Arizona’s Aaron Gordon uses stardom the right way
Photo Credit: Tony Capobianco
The dichotomy between good and evil was exemplified in the recent weeks and instilled an “us against the world” mentality, if not reinforced, and tested the faith of all who have been victimized.
While sports has long served as a part of the healing process after a long period of grieving, it can also serve as an olive branch.
Such an example was witnessed in Venice, Calif., the basketball Mecca of the west. People from all around the country and all around the world were gathered around the iconic blue courts to watch the 10-year anniversary of the Venice Basketball League, which featured NBA champions Glenn “Big Baby” Davis and Metta World Peace and dunk contest that made a little red corvette into a prop.
But it had a bigger purpose than simply free entertainment. The VBL players, children from Gordon’s basketball camp, and members of the Los Angeles Police Department gathered around together at the center of the court for a moment of silence, prayer, and “a declaration of peace,” before the games began.
“Peace is always the foundation,” said the artist formerly known as Ron Artest. “The fundamentals. No matter what we’ve been through. No matter how many people we’re down from in our hood. My brother did 10 years in jail for drug trafficking. My people in jail for life for murder. But at the same time, that’s not gonna change me. It’s all about that peace. We from the hood, I’m never gonna change, but at the same time, I don’t want to see anybody get harmed”
“We all come from a place of love and we all want to be loved, and I really think that’s what the key is to it,” Gordon said. “You can love whoever, the person next to you, whatever the skin color is, wherever they’re from, whatever they’ve been through, you can love them no matter what.”

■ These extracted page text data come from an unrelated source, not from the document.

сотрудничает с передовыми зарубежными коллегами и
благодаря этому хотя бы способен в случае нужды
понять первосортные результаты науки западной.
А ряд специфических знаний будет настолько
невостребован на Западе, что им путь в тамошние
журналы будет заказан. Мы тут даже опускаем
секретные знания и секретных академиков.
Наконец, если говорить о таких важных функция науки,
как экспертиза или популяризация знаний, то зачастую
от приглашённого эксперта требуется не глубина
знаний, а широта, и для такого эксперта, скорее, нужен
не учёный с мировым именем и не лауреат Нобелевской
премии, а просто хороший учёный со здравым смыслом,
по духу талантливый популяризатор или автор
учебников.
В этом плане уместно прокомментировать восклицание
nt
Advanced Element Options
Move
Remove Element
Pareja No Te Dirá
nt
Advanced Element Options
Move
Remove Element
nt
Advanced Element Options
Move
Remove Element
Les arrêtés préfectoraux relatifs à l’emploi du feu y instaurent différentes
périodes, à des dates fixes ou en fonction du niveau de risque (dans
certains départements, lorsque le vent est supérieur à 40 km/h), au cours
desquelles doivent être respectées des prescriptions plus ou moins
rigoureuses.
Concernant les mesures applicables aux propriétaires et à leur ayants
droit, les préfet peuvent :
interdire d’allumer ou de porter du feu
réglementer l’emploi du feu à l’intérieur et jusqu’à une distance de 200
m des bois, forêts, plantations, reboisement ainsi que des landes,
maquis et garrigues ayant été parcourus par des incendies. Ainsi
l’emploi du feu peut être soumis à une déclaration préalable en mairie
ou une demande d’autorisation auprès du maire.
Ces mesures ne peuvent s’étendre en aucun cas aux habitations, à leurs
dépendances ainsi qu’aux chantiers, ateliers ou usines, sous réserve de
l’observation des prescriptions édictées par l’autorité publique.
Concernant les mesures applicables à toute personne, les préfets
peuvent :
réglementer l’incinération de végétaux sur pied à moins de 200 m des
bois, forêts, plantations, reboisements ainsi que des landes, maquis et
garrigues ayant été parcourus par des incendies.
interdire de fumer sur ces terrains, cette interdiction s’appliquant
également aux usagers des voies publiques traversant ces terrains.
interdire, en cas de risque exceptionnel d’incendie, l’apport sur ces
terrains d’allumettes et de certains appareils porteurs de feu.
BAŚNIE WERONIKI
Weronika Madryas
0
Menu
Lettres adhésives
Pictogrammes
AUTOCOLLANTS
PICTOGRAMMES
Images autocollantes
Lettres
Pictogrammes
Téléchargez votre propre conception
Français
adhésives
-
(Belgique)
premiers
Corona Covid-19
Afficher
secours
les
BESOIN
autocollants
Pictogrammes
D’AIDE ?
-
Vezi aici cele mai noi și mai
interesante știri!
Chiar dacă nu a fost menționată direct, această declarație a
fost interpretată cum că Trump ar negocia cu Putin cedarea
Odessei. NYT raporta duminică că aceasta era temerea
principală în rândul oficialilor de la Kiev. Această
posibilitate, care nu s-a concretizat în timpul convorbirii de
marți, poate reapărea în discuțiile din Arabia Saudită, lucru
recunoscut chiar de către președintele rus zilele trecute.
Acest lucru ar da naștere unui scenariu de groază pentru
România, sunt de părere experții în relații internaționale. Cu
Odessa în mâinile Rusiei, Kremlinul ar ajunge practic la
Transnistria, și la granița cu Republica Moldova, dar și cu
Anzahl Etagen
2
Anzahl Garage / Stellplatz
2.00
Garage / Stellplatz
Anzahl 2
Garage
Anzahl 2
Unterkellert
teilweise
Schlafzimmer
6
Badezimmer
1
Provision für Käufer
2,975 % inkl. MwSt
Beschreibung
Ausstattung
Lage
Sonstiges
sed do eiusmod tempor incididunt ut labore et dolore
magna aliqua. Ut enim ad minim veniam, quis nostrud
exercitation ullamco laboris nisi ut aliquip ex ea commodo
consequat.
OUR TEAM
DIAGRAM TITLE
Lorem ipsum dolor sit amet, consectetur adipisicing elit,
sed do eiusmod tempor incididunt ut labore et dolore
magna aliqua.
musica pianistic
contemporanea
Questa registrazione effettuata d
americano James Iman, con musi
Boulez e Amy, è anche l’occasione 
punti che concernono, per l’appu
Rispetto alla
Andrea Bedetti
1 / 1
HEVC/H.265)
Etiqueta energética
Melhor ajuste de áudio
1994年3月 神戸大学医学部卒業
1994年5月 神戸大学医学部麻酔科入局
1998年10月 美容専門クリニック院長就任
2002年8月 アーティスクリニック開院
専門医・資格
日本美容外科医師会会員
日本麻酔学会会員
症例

One spectacular dunk made the 20-year-old Gordon a star and now he uses his stardom to promote a positive message to everyone in his vicinity.
“My message is coming from a place of genuine love and peace,” Gordon said. “The more that I can spread that, the better for me.
“Every single person, every single kid is capable and has potential to do whatever they want to in this world,” he said. “I chose basketball. Basketball chose me. It’s what I’m passionate about. I just want to try and light a fire under the kids and make them passionate about something. It doesn’t have to be about basketball, but I want them to be passionate about something. And if they follow that passion diligently, disciplined and persistently, then everything else will fall in line for them.”